Thanks, Alex. Let me take a one dimensional example to show the situation.

Suppose we have a one dimensional atomic structure:

...---0---1---2---3---4---5---6---...

Initially, 2---3---4 are the defect atoms forming a point defect (let's denote these atoms as set I).

After some deformation, atoms 1---2---3---4---5 become defect atoms (i.e, the number of atoms belonging to a point defect may fluctuate by deformation or local distortion). Of course, there are also completely new point defects formed on this chain. Let's denote all these defect atoms in this deformed configuration as set N.

By the previous discussed procedure (select, freeze and compute property), we can only identify 2---3---4 as the initial point defect (i.e., the intersection of set I and N), thus atom 1 and atom 5 stand out as individual defect atoms (they are not new point defect but still related to the initial point defect).

My question is how to assign these individual atoms such as 1 and 5 to the initial point defect, thus reducing the 'noise' of true new point defects.

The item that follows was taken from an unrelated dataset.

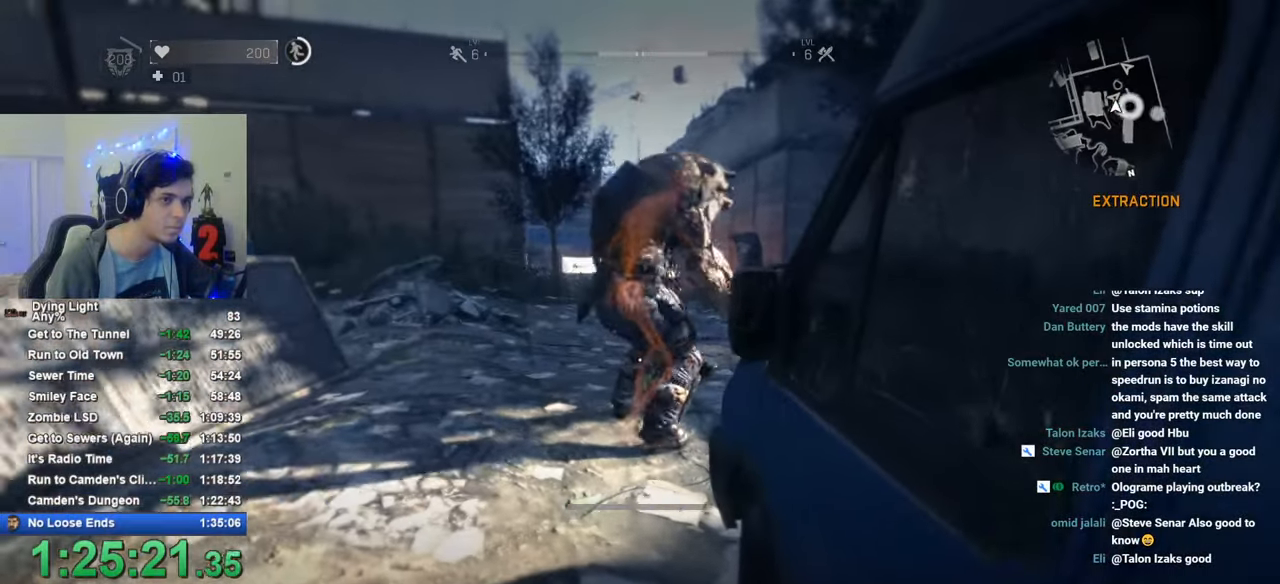
{"keys": [], "mouse": [], "mouse_move": "still", "events": []}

My thought was to perform a cluster analysis on the atom set N-I, then those 'noise' atoms should have very small cluster size and the true new point defects should have relatively large cluster size. This may allow us to filter out the 'noise' atoms. But I am not sure if/how this could be done.

In your last reply, did you mean the coordination of atoms 2---3---4 can be directly obtained using 'Compute Property' modifier?